Persoalan tetap tingginya impor di sektor migas, juga berkolerasi dengan kepentingan para trader. Kata Ahmad, sektor migas masih banyak melayani trader. Sementara untuk meyakinkin investor refinery masih perlu waktu lama.
“Masih panjang, kemungkinan satu periode Pemilu lagi belum tentu ada hasil maksimal sebab RUU migas masih blum tuntas,” ujar Ahmad.
Di sisi lain, sektor ESDM juga masih tumpang tindih di SKK Migas dan Ditjen migas. Alhasil semua jalan di tempat. Maka tak heran, potensi besar energi yang bisa mendukung industri nasional, seperti LNG di wilayah timur Indonesia, tidak bisa dimanfaatkan maksimal.

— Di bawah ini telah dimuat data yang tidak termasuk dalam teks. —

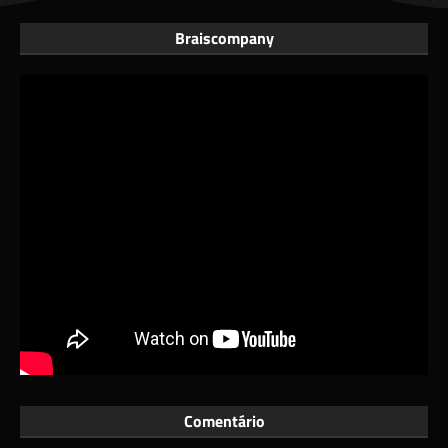
Braiscompany
Comentário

“Alhasil semua jalan di tempat, LNG yang berlimpah dari timur selalu alasan infrastruktur belum memadai,” sindir Ahmad.
Bagi Ahmad, mengutamakan memperbaiki sektor hulu merupakan jalan tercepat agar sengkarut impor migas bisa dibenahi. Alhasil, jika hulu tidak ada masalah, maka di sektor hilir impor bisa dihilangkan. “Utamakan sektor hulu tidak ada jalan lain.”